Vax 11/780 performance vs Sun 4/280 performance

Barry Shein bzs at bu-cs.BU.EDU
Tue Jun 14 01:56:30 AEST 1988


>How do they get that kind of throughput?  I refuse to believe that it's
>all hardware.  Mainframe disks rotate at 3600 RPM like everybody else's
>and their 3 MB/s transfer rate is only slightly higher than a SuperEagle.
>A 2-MIPS CPU would be inadequate to run a BSD filesystem at those speeds,
>so obviously their software overhead is a lot lower, while at the same
>time wasting no disk time.  What is VM doing efficiently that Unix does
>inefficiently?
>
>Don Speck   speck at vlsi.caltech.edu  {amdahl,ames!elroy}!cit-vax!speck

I think a lot of it *is* hardware. I know the big mainframes better
than the small ones. I/O devices are attached indirectly thru channel
controllers. Channels have their own paths to/from memory (that's
critical, multiple DMAs simultaneously.) Also, channels are
intelligent, I remember people saying the channels for the 370/168 had
roughly the same computing power as the 370/158 (ie. one model down,
sort of like saying that Sun3/280's use Sun3/180's as disk
controllers, actually the compute power is very similar in that
comparison.)

Channels execute channel commands directly out of memory, sort of
linked list structs in C lingo, with commands, offsets etc embedded in
them (this has become more common in the mini market also, the UDA is
similar tho I don't know if it's quite as general.) Channels can also
do things like search disks for particular keys, hi/lo/equal, without
involving the central processor.
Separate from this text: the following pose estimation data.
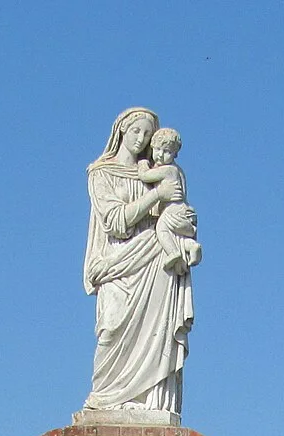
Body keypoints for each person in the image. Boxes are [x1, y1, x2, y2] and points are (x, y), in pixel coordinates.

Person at [81, 107, 199, 416]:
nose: (141, 139)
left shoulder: (156, 171)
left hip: (154, 258)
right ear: (121, 130)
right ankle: (106, 400)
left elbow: (174, 212)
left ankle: (153, 405)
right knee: (110, 329)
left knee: (157, 336)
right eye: (136, 132)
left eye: (147, 134)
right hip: (117, 266)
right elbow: (115, 221)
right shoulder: (101, 173)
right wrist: (156, 194)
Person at [136, 126, 202, 274]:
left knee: (162, 229)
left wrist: (142, 164)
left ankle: (173, 252)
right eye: (157, 150)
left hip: (173, 210)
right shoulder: (179, 171)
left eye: (166, 152)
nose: (160, 155)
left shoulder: (168, 170)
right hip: (182, 212)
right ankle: (190, 246)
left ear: (175, 154)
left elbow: (145, 176)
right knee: (174, 234)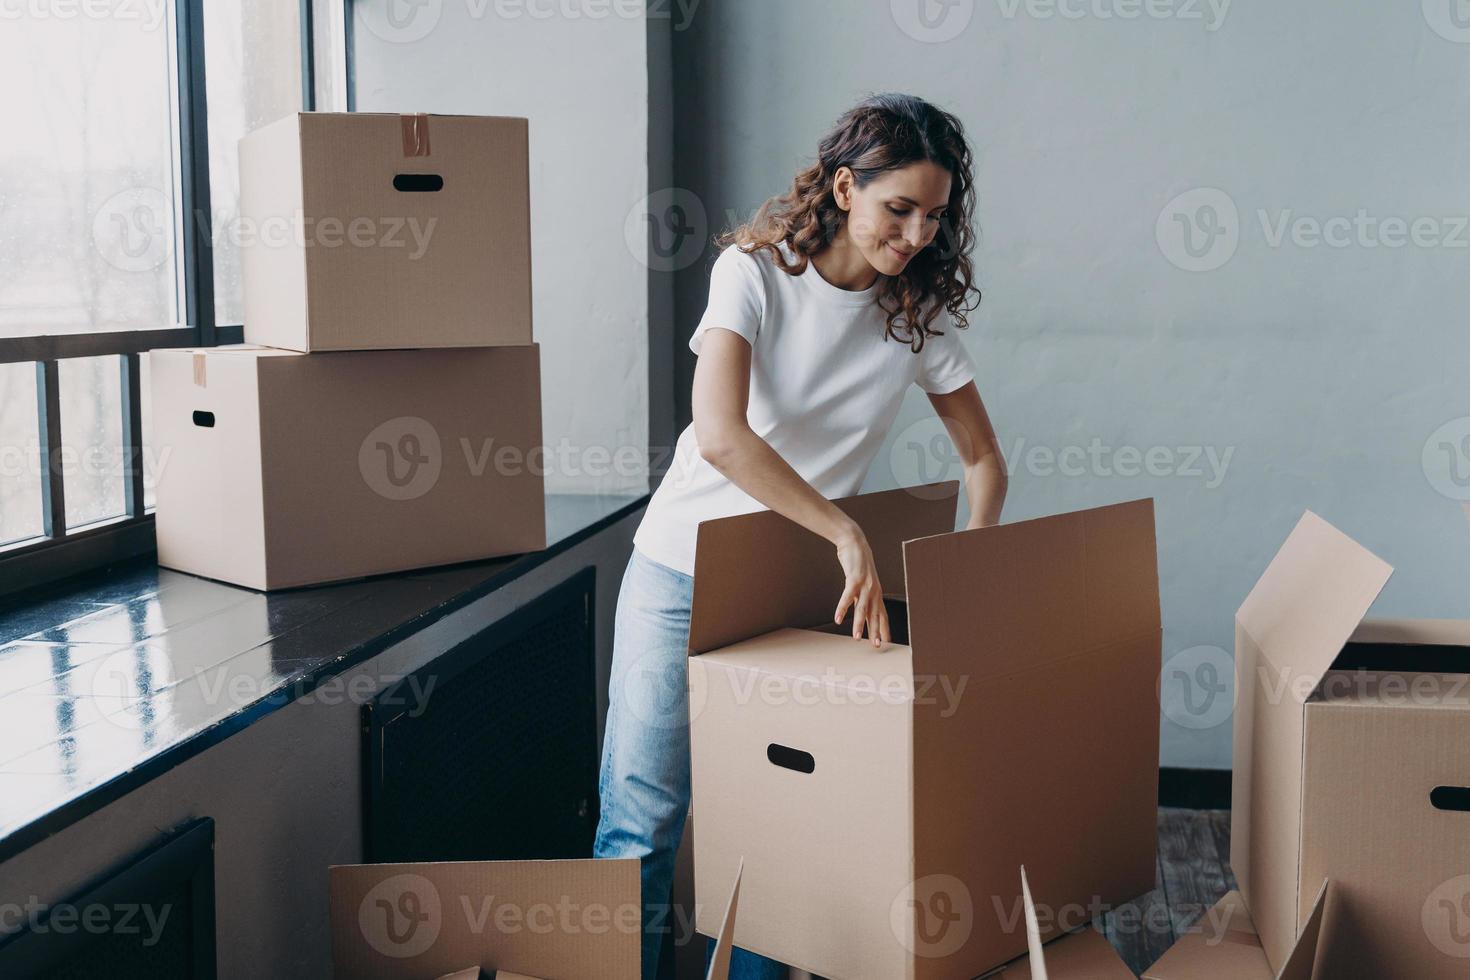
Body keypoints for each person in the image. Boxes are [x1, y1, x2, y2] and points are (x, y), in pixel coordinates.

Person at [593, 92, 1008, 980]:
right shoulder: (754, 272)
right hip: (680, 572)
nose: (917, 234)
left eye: (935, 217)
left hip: (789, 593)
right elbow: (721, 435)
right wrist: (844, 530)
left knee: (780, 828)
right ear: (846, 185)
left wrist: (967, 574)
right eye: (899, 209)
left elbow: (984, 462)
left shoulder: (916, 313)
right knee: (642, 819)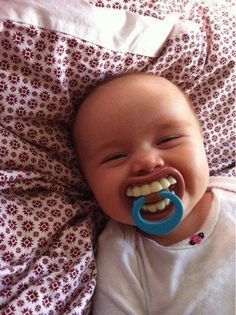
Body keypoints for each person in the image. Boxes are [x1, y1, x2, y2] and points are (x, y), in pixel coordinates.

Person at [73, 73, 235, 315]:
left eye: (168, 139)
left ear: (202, 142)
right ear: (87, 181)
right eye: (116, 156)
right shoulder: (122, 256)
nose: (147, 162)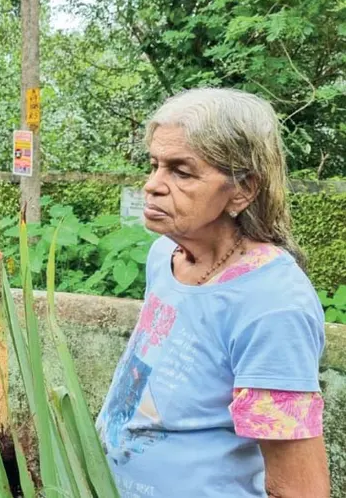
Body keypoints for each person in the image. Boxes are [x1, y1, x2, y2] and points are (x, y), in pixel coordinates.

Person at [96, 88, 330, 497]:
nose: (152, 185)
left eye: (181, 172)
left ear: (242, 189)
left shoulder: (272, 304)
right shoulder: (165, 255)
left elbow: (299, 489)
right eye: (154, 165)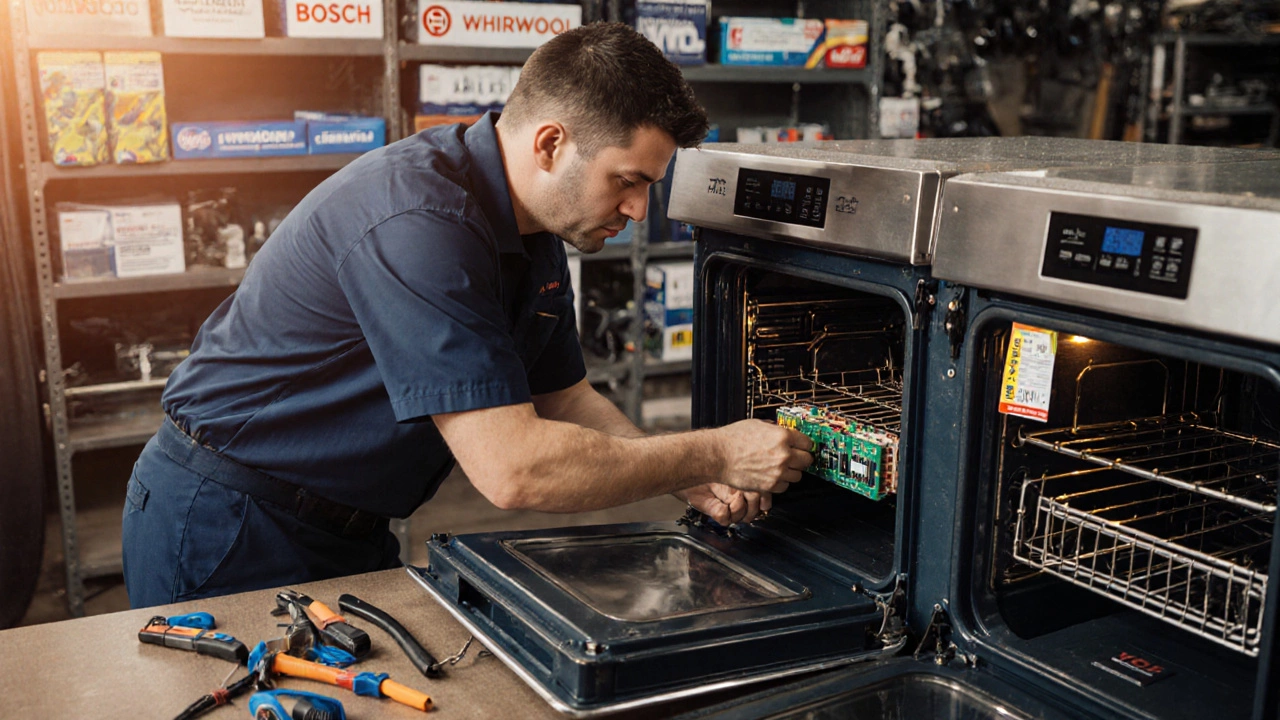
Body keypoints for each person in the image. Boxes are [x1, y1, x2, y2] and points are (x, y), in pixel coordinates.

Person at [121, 22, 813, 608]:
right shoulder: (420, 220)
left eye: (648, 188)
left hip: (347, 525)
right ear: (550, 144)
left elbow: (564, 397)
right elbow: (515, 471)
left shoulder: (537, 229)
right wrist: (715, 450)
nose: (638, 210)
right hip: (229, 521)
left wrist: (688, 478)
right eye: (626, 181)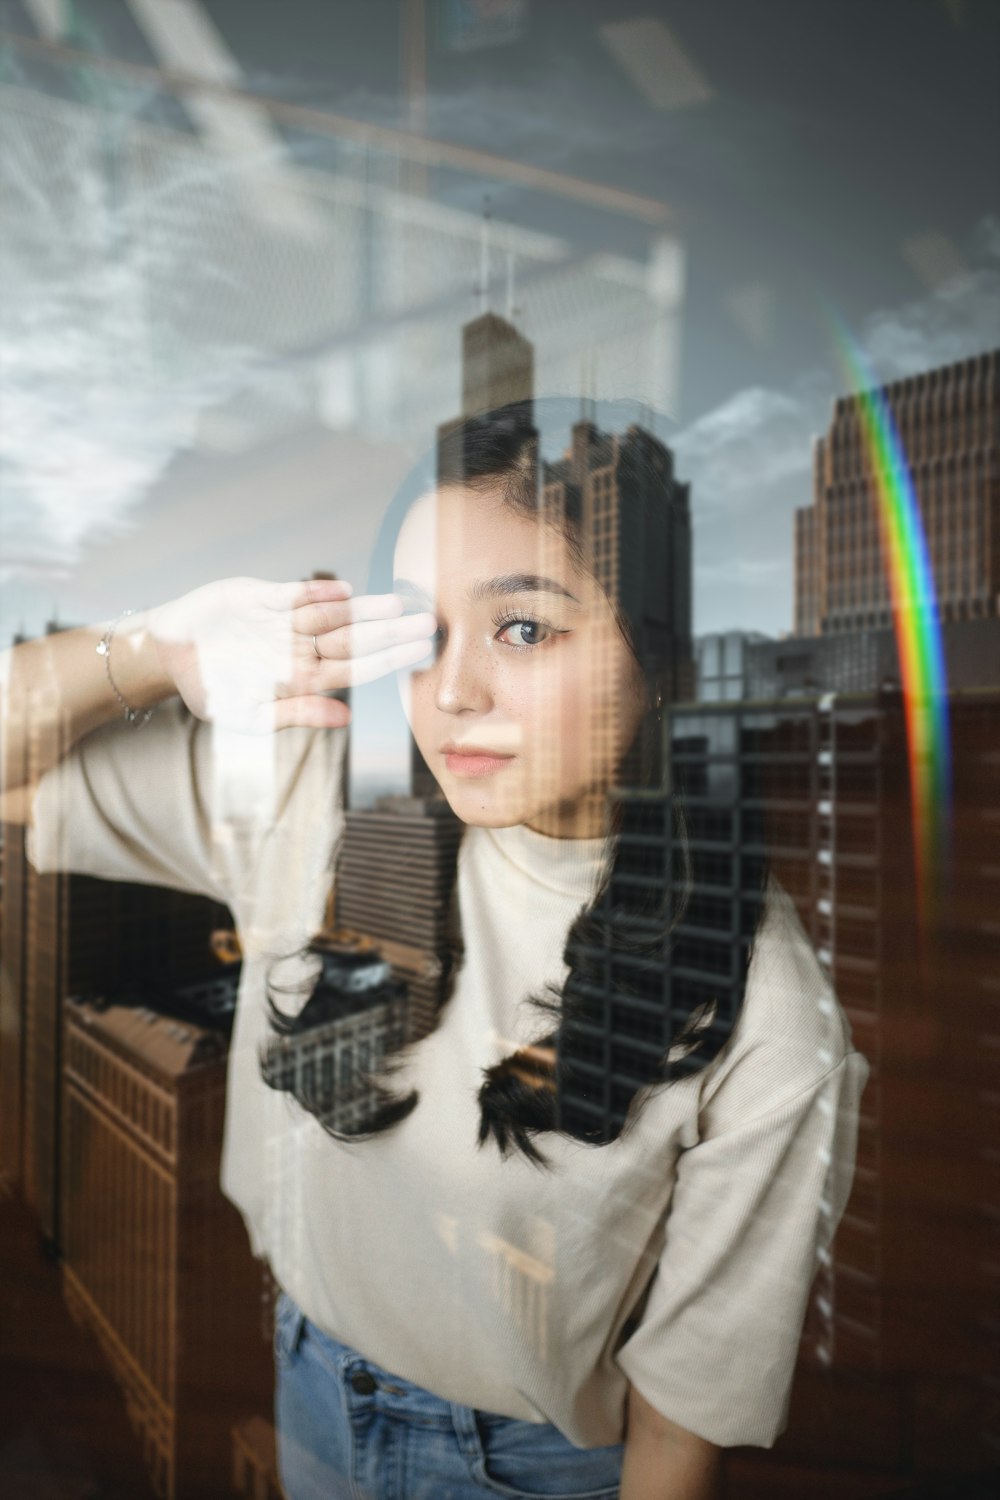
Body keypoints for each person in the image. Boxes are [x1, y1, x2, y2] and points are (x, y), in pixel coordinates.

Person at [4, 400, 867, 1500]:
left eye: (522, 628)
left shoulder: (763, 1008)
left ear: (662, 656)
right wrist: (159, 646)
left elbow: (680, 1414)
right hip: (307, 1378)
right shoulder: (322, 795)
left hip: (520, 1471)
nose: (449, 691)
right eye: (424, 632)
I don't know how much this is used in
the various filesystems, obviously a general data base thing.

The channels themselves aren't all that fast, around 3MB/sec, but 16
of them pumping simultaneously to/from different blocks of memory can
certainly make it feel fast.

I heard IBM recently announced a new addition to the 3381 disk series
(these are multi-GB disks) with 256MB (1/4 GB) of cache in the disk.
Rich or poor it's better to be rich.

The file systems tend to be much simpler (they avoid indirection at
the lower levels), at least in OS, which I'm sure contributes to the
performance, I/O is very asynchronous from a software perspective so
starting multiple I/Os is a natural way to program and sit back
waiting for completions. Note that RMS in VMS tries to mimic this kind
of architecture, but no one ever accused a Vax of having fast I/O.

A lot of what we would consider application code is in the OS I/O
code, known as "access methods", so reading various file formats
(zillions, actually, VSAM, ISAM, BDAM, BSAM...) and I/O disciplines
(VTAM etc) can be optimized at the "kernel" level (there's also
microcode assist on various machines for various operations), it also
tends to push applications programmers towards "being kind" to the OS,
things like pre-allocation of resources is pretty much enforced so a
lot of the dynamic resource management is just not done during
execution.

There is little doubt that to get a lot of this speedup on Unix
systems you'd have to give up niceties like tree'd directories,
extending files whenever you feel like, dynamic file opening during
run-time (OS tends to do deadlock avoidance rather than detection or
recovery so it needs to know what files you plan to use before your
jobs starts, that explains a *lot* of what JCL is all about,
pre-allocation of resources), etc. You probably wouldn't like it, it
would look just like MVS :-)

You'd also have to give up what we call "terminals" in most cases, IBM
terminals (327x's) on big systems are much more like disks,
half-duplex, fill in a screen locally and then blast entire screens
to/from memory in one block I/O operation, no per-char I/O. Emacs
would die. It helps, especially when you have a lot of terminals.  I
read about an IBM transaction system with 15,000 terminals logged in,
I said a lot of terminals.

But don't underestimate raw, frothing, manic hardware.

It's a big trade-off, large IBM mainframes are to I/O what Crays are
to floating point, but you really have to have the problem to want the
cure, for most folks it's unnecessary, MasterCard etc excepted.